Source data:
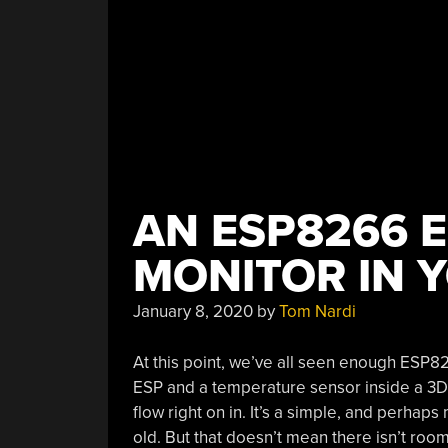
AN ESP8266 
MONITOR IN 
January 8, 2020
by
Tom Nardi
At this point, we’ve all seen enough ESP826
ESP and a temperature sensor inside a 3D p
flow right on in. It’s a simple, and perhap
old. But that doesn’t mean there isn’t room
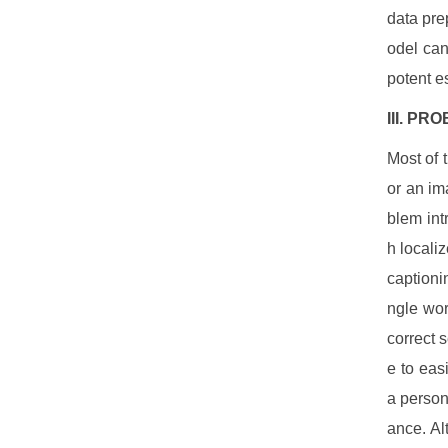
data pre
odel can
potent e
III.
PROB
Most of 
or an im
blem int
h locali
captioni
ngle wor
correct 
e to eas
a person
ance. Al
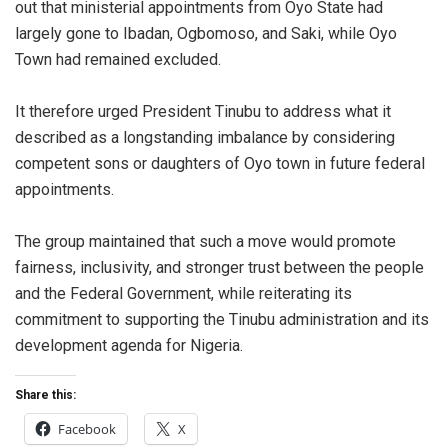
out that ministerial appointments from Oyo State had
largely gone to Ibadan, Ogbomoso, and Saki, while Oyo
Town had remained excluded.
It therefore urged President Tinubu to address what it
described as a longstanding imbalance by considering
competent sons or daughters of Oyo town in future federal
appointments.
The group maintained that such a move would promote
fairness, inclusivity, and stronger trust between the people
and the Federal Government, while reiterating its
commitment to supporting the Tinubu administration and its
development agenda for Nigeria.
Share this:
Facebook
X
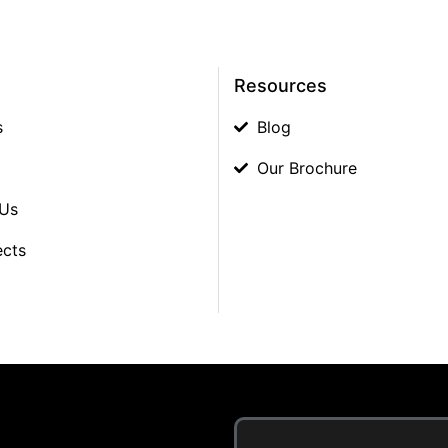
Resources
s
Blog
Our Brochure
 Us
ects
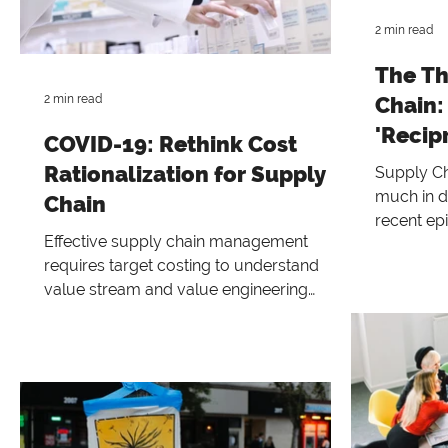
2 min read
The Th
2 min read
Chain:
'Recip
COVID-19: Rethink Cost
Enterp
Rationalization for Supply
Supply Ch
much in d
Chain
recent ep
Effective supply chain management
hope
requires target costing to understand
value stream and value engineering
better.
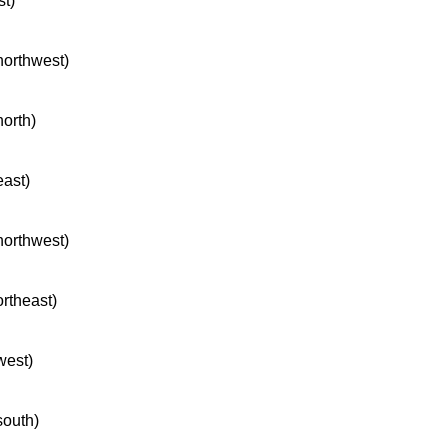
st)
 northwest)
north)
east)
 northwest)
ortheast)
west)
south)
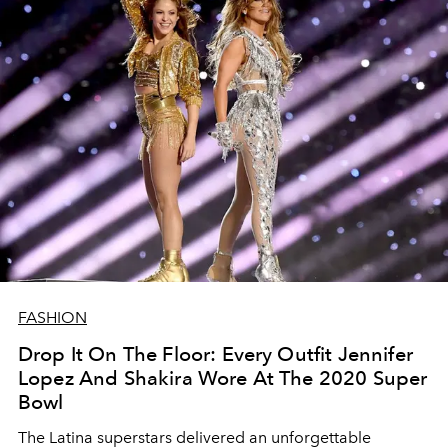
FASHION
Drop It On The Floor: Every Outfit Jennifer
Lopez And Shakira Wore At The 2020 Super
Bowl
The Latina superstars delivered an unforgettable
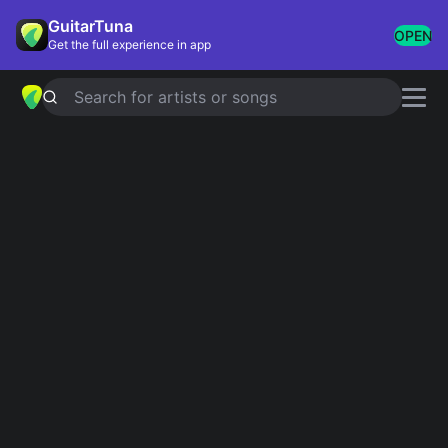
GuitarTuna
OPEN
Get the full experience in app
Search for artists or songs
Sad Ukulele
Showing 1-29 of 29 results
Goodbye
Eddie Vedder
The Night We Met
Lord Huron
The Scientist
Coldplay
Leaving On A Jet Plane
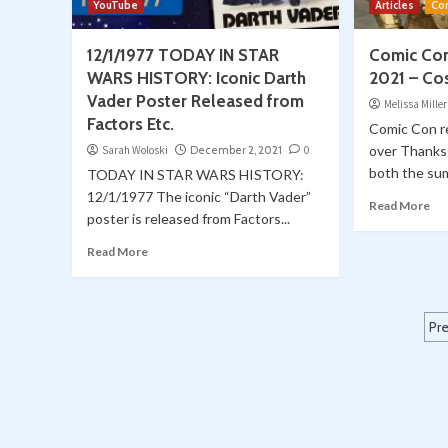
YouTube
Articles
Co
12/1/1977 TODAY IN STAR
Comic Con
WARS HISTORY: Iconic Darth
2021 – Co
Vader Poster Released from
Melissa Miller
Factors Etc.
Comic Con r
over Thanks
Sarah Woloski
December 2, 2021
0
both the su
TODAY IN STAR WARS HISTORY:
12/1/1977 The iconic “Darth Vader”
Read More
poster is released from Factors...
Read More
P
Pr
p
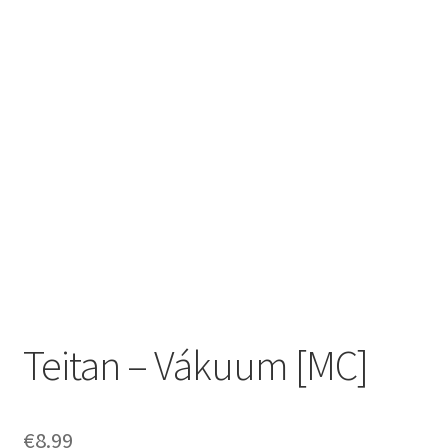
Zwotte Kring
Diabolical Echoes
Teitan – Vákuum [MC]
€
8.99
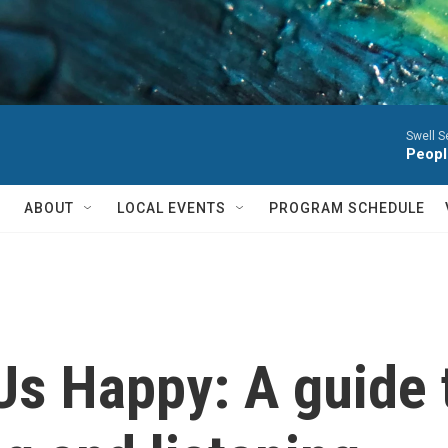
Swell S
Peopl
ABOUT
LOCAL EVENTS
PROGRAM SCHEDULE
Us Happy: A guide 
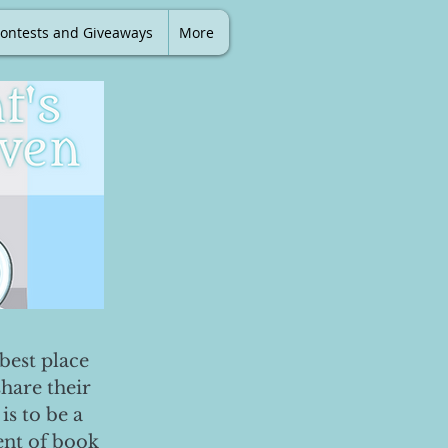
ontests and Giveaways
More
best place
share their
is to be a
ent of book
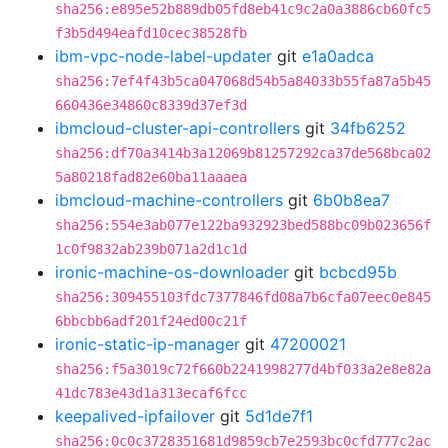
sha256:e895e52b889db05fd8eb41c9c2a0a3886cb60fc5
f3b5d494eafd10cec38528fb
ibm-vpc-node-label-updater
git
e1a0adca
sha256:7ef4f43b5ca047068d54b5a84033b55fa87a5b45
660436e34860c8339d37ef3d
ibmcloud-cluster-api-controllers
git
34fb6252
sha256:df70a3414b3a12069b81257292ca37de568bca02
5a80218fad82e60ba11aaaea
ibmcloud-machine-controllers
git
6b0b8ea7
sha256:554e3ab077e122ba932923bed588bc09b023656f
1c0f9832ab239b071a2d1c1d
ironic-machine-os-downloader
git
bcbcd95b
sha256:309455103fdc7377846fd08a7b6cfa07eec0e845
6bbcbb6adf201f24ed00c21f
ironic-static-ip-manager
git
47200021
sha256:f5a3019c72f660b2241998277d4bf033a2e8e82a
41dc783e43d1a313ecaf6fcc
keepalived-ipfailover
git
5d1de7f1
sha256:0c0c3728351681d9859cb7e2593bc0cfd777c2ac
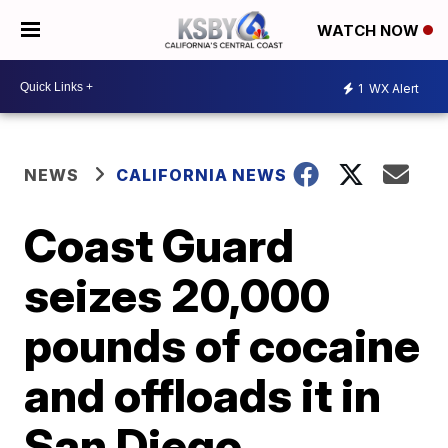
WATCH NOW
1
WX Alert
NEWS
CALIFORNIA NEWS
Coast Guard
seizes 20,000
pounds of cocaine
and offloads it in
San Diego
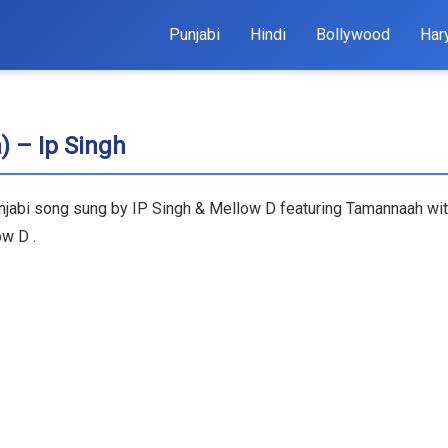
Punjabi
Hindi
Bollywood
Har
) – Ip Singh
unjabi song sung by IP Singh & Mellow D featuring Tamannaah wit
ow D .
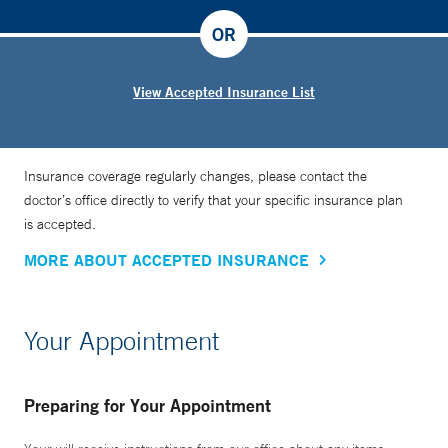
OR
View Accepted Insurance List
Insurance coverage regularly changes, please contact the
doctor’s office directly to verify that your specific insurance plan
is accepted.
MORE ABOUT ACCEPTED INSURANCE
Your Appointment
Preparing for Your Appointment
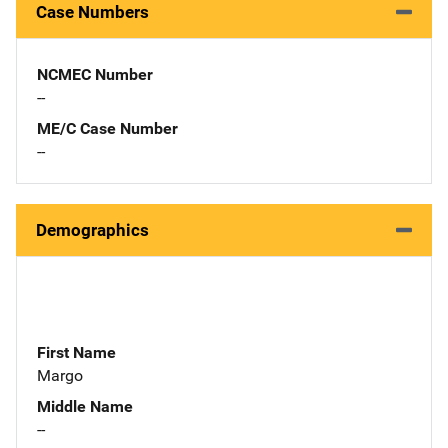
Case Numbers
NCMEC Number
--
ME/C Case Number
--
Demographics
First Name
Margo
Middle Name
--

▶ **Job item**: In the data above, which lines include "TODAY"? Return those lines.

▶ **Result of this task**:
12/1/1977 TODAY IN STAR
TODAY IN STAR WARS HISTORY:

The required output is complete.